As the American regime moves to strengthen an alliance regime known as Trans-Pacific Partnership (TPP) in the hope of building up both the industrial base of nation states nominally aligned to the west while pushing back on Beijing’s strategic naval ambitions throughout the South China Sea. Its a very slow go, but the American regime has been welcomed in its effort to strengthen states throughout the ring of fire; an area not known for any comity. While we move west toward the littoral Pacific, the Han Masters in Beijing are moving west along their soft interior toward Urumqi, Almaty, embracing the southern Eurasian steppe that has long been home to Moscow. The Silk Road is now titled One Belt-One Raod (OBOR), its a vast Eurasian steppe interior that Beijing seeks to command in its hope of replicating monetary advantages that the U.S. commanded at the end of WWII. Its an ambitious project of linking Central Asia, the Middle East, Africa and Europe to Beijing.

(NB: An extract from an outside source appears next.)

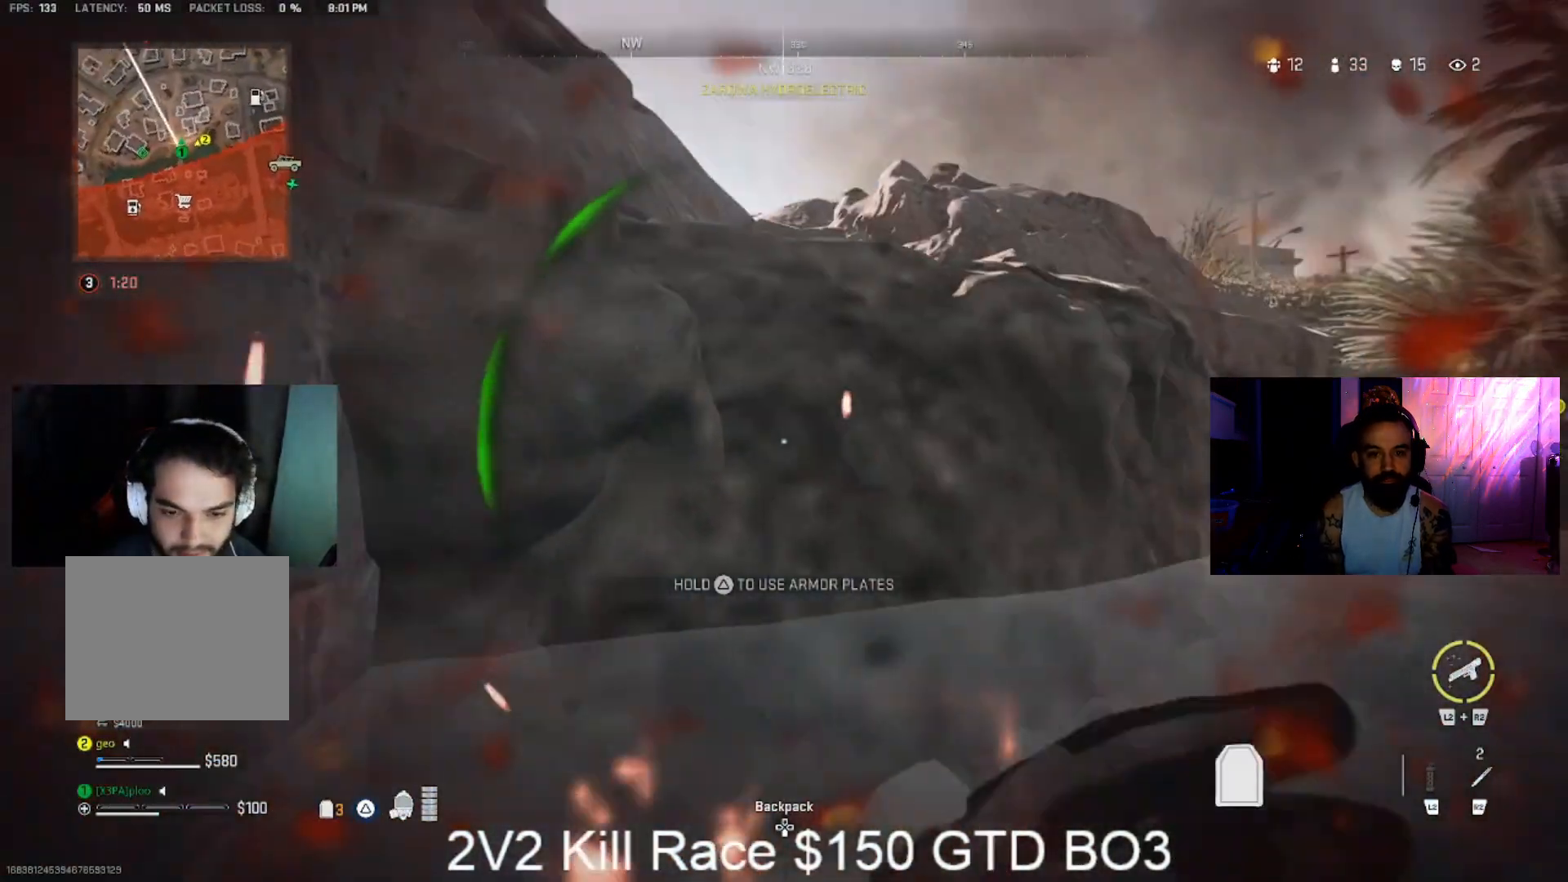
{"dt_ms": 500, "buttons": ["TRIANGLE"], "left_stick": "left", "right_stick": "center", "events": [[33, "right_stick", "center"], [367, "right_stick", "right"], [467, "left_stick", "left"], [500, "right_stick", "center"]]}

The tangible benefits Bretton Woods afforded the U.S. was an ability to run continuous deficits because the world’s trade being denominated in dollars affords our regime fiscal privileges Beijing seeks. Ignore for the moment the entire Judeo-Christian framework underwriting, animating the Bretton-Woods framework; its rule of law, the complete lack of criminalizing political/social differences, highly efficient-liquid bond markets. Its these spheres of autonomy operating outside the commanding heights of centralized authority that Beijing cannot advance in its hopes of acquiring this exorbitant privilege. The boys in Beijing are identical to all secular militants and positivists, they only see what can be measured, not the theologic animating the structure of faith intrinsic to Bretton-Woods.
In a word, Keynes substituted the U.S. dollar for specie. The madmen of Beijing think they can replicate this endeavor. They will fail.
Instead of camels and caravans Beijing has taken structural equity positions in building Greece’s second largest port Piraeus, from which China will build high speed rail linking Hungary to Germany. China envisions positioning nuclear facilities in Pakistan linking natural gas fields throughout the land of the pure to Iran via China’s far western interior. Master Xi has recently visited Serbia, Poland and Uzbekistan positioning nearly 60 finance minsters abroad to set up the Asian Infrastructure Investment Bank (AIIB). The AIIB is how China envisions replicating Bretton-Woods.
The first large problem its structural, political opacity. Beijing has never listed member countries. With over 900 public deals under way totaling nearly $890 billion, the boys in Beijing aren’t transparent about the the AIIB or how it works. If anything, China is taking advantage of a benign security environment to achieve geopolitical aims in the hope of framing out new monetary, fiscal arrangements identical to Bretton-Woods.
The thinking behind OBOR is to challenge how the U.S. positions itself as the main trading depository between Asia, Europe and Latin America. China views Asia, Europe and the Middle East as a single space moving east positing Beijing as the final resting place for manufactured goods.
Premiere Xi first spoke of OBOR in 2013 after visiting Kazakhstan, he placed Zhang Gaoli as head of the AIIB after achieving membership in China’s Politburo Standing Committee. His first opening salvo was to seed the AIIB in 2015 with $82 billion from the Central Bank to three state owned banks for OBOR projects. This coupled to China’s sovereign wealth fund contributing $40 billion. All seed monies were deployed to finance roads linking Pakistan, Tajikistan and Uzbekistan moving south to the Arabian Sea.
Given China’s need for opacity, we should anticipate a weakening of operational tempo and overall success to OBOR, for the Chinese enjoy employing competing bureaucratic interests throughout the Silk Road Project, reconciling them will challenge Beijing, especially now with weakened growth throughout the first world.
China’s strategic thinking for OBOR was to extend China’s commercial interests while reducing China’s economic dependency on domestic investment in infrastructure, all while delivering abroad Beijing’s excess capacity in steel and cement.
Inevitable tensions will emerge testing China’s strategic thinking about an Asian Bretton-Woods.